== The data ==

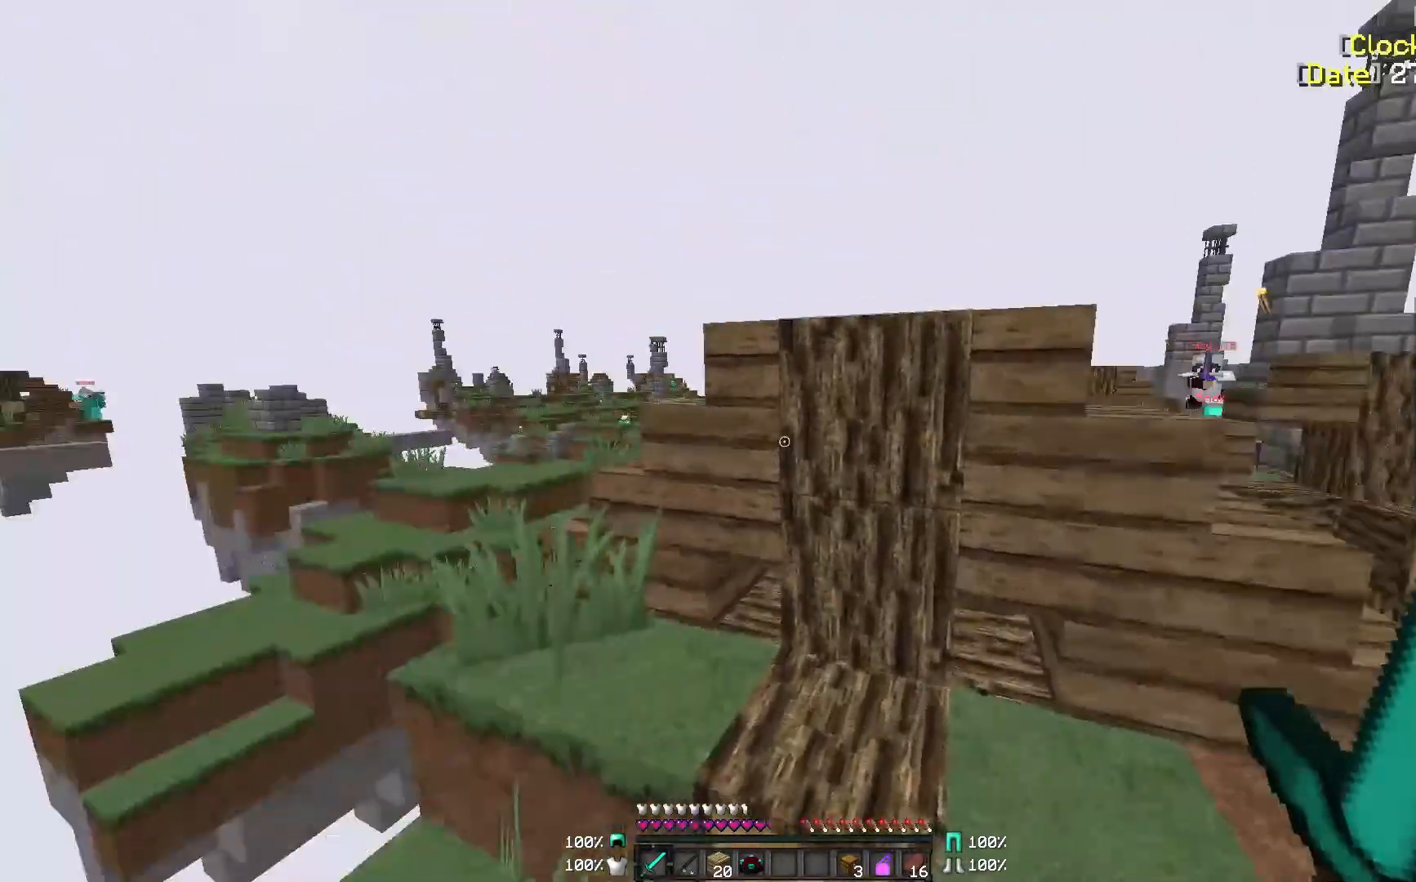
{"keys": ["d"], "mouse": [], "events": [[50, "w", "up"], [367, "a", "down"], [483, "a", "up"]]}
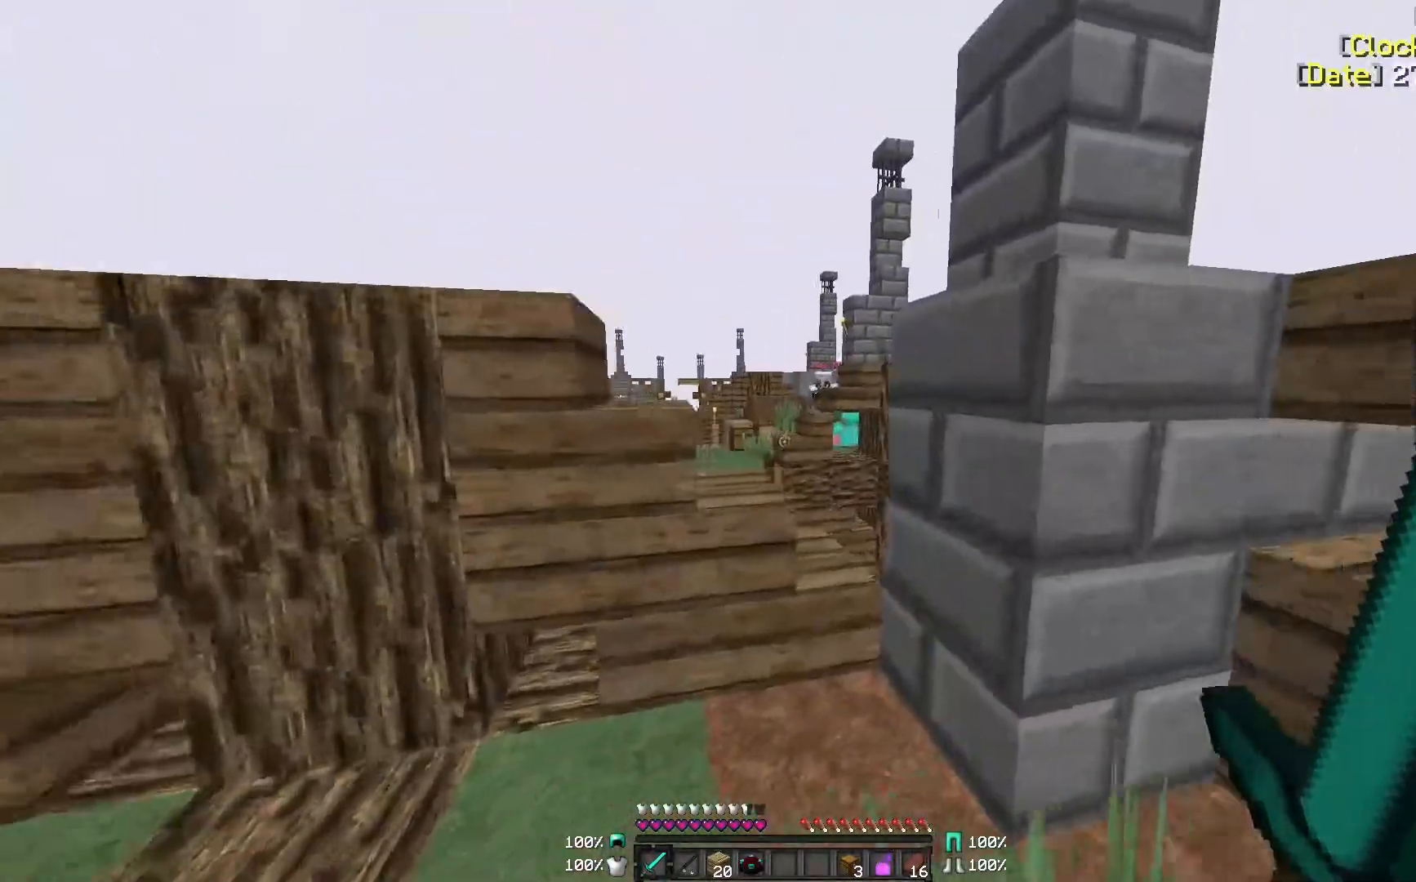
{"keys": ["w"], "mouse": [], "events": [[17, "w", "down"], [50, "d", "up"]]}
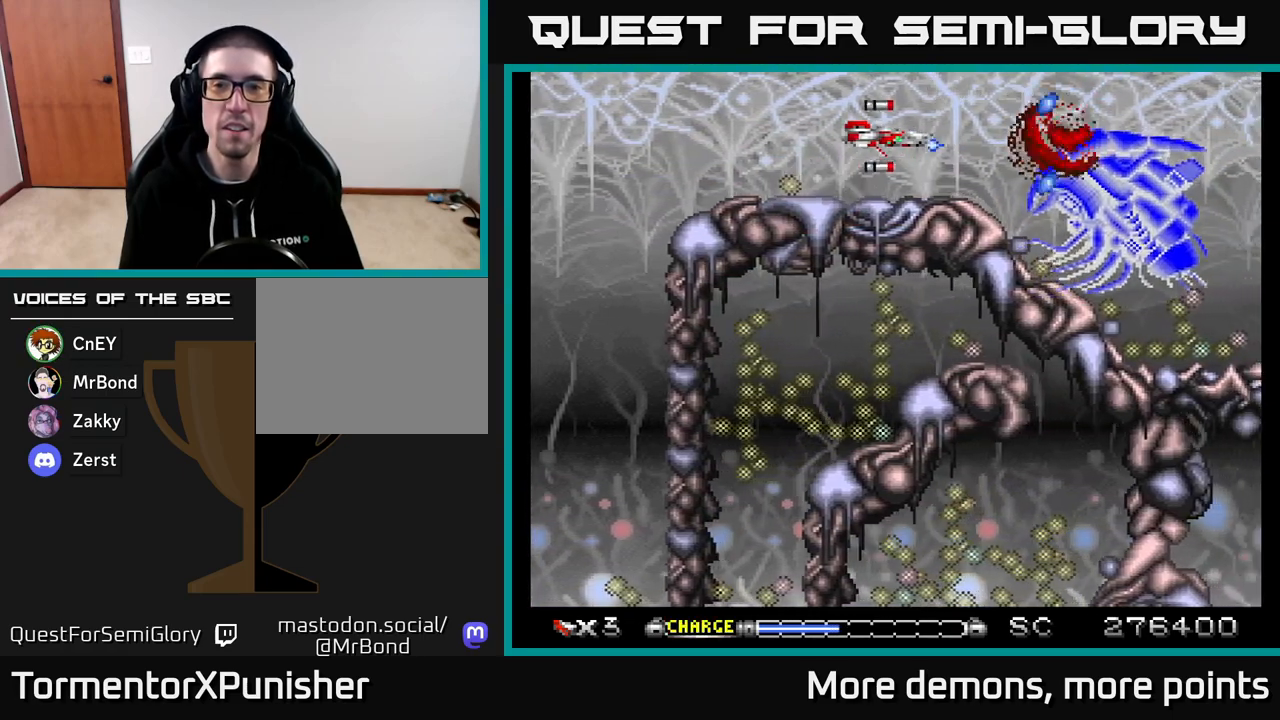
Gameplay with a controller (Xbox layout); each line is a JSON object with the inputs held at the frame after it. "events" lists button and stick changes between this image and that frame as [ms after this image, input, new state], when the widget could be followed in between. Not read: left_stick.
{"buttons": ["A"], "right_stick": "center", "events": []}
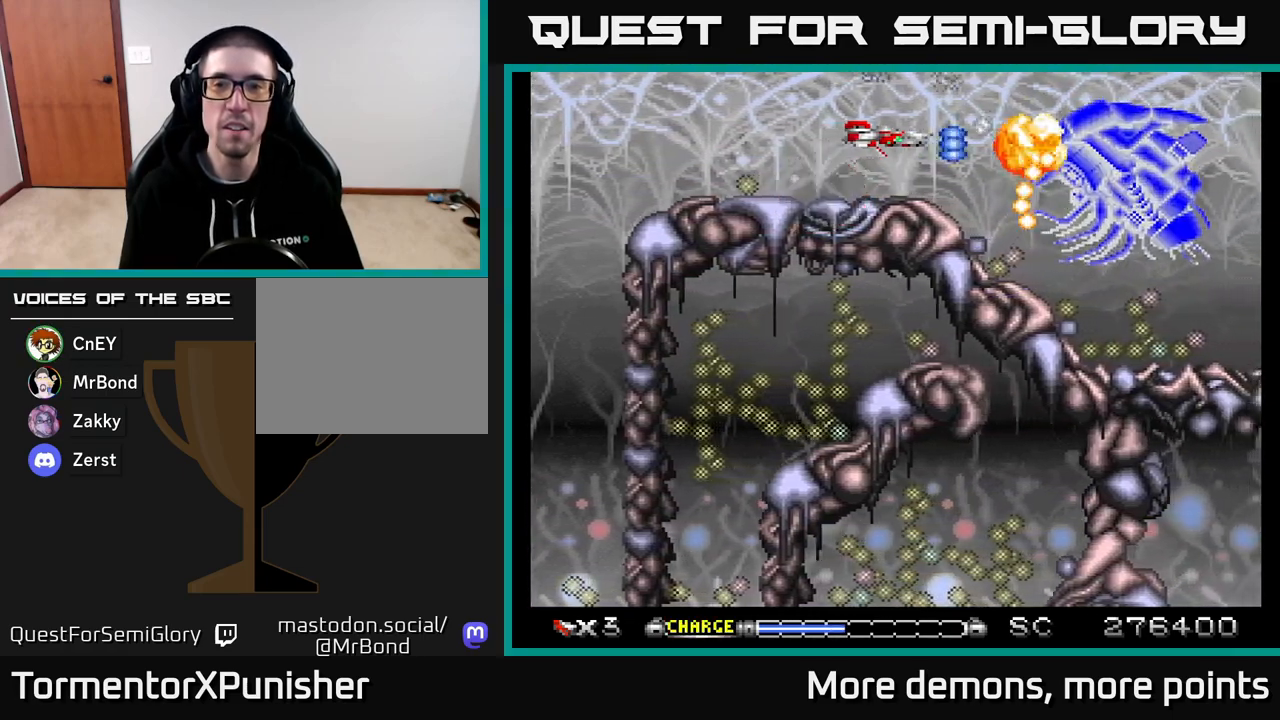
{"buttons": ["A", "DPAD_LEFT"], "right_stick": "center", "events": [[200, "DPAD_LEFT", "down"]]}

===

## Exercise goal
Lines containing the word "center": copy every one of them from the records above.

## Exercise result
{"buttons": ["A"], "right_stick": "center", "events": []}
{"buttons": ["A", "DPAD_LEFT"], "right_stick": "center", "events": [[200, "DPAD_LEFT", "down"]]}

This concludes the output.